In 2024, News Corp licensed its archive to OpenAI for a reported $250M over five years.1 Google licensed Reddit’s content for about $60M per year.2 These are not one-off content deals. They are the opening prints of a new asset class.
AI researchers flagged years ago that human-generated text is a depleting resource. Epoch AI estimates the usable stock of public human text at roughly 300 trillion tokens, fully consumed somewhere between 2026 and 2032.3 As supply tightens, models train on a rising share of synthetic data. And synthetic data has a known failure mode.
Model collapse is the steady decay that sets in when models learn from their own output.4 The distribution narrows with each generation. It does not narrow uniformly. The high-frequency middle survives. The low-frequency tail erodes first, because rare patterns are the ones a model is least likely to regenerate.

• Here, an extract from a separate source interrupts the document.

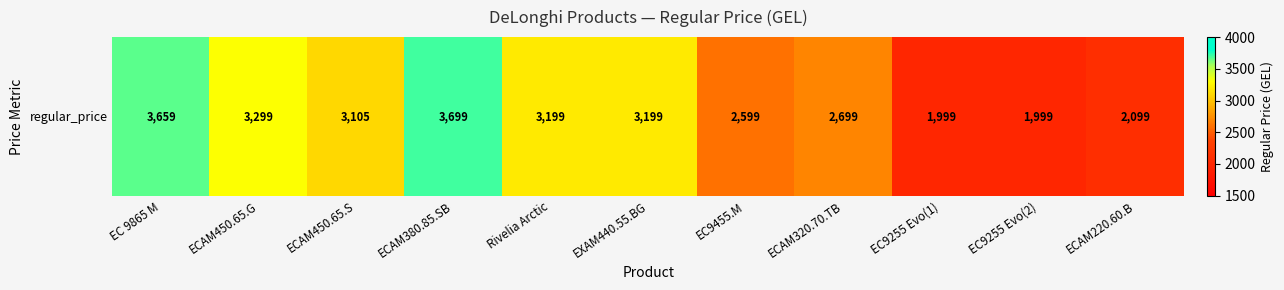

How many data points are less than 3105?

5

That asymmetry is the part to price.
The value of a dataset is no longer mostly its size. It is the position of its data on the distribution. Common data is cheap and increasingly easy to generate. Tail data is scarce and, by definition, cannot be reproduced.
In healthcare, the tail is rare disease. Atypical presentations. The symptom that surfaces in a patient forum a year before the literature does. This is the most clinically valuable data and the hardest to reproduce, at the same time. Those are the same property.
For drug developers, this is not an abstract data-market story. The tail is where the missing evidence lives. The everyday symptoms patients deal with that never made it onto a drug’s label. The safety signals a company has to keep tracking after a drug is approved. The real-life burden insurers want to see proof of before they will pay for a treatment. As the open web fills with synthetic noise, that evidence gets harder to find and more valuable to hold.
The implication for anyone building on health data: provenance becomes the differentiator. Not architecture, not prompts. The origin and integrity of the underlying data. Research on model collapse shows the determining factor is whether real human data is retained or replaced by the model’s own output.5
First-person patient-community language sits at the far end of that appreciating asset. No public source is immune to the synthetic tide. But experience reported by patients themselves, with its origin documented rather than assumed, is less exposed to that contamination and easier to reason about.
The thesis has one failure point worth naming. If synthetic methods improve enough to reconstruct the tail, its scarcity collapses and the asset depreciates. So far they have not. The collapse research points the other way: the tail is the first thing lost and the hardest thing to rebuild. The forecast holds as long as that does.
The market has started pricing the archive. It has not yet priced the tail.
At TREND Community, we work with patient communities to analyze and capture that tail. It helps our clients, and it helps the communities themselves. Public conversations and direct partnerships alike, with provenance documented either way. How we do it: trend.community/how-we-work
References
- “News Corp Inks OpenAI Licensing Deal Potentially Worth More Than $250 Million,” Variety, May 2024, citing The Wall Street Journal. The figure is a reported estimate and has not been confirmed in public filings.
- Reddit–Google licensing agreement reported at roughly $60 million per year, per the Associated Press; a separate Reddit–OpenAI agreement was also disclosed. Terms of the OpenAI agreement have not been publicly confirmed.
- Villalobos, P., et al. “Will we run out of data? Limits of LLM scaling based on human-generated data.” Epoch AI, 2024 (peer-reviewed, ICML 2024; original working paper 2022).
- Shumailov, I., et al. “AI models collapse when trained on recursively generated data.” Nature, 2024. (First circulated as an arXiv preprint in 2023.)
- Gerstgrasser, M., et al. “Is Model Collapse Inevitable? Breaking the Curse of Recursion by Accumulating Real and Synthetic Data.” First Conference on Language Modeling (COLM), 2024 (arXiv:2404.01413).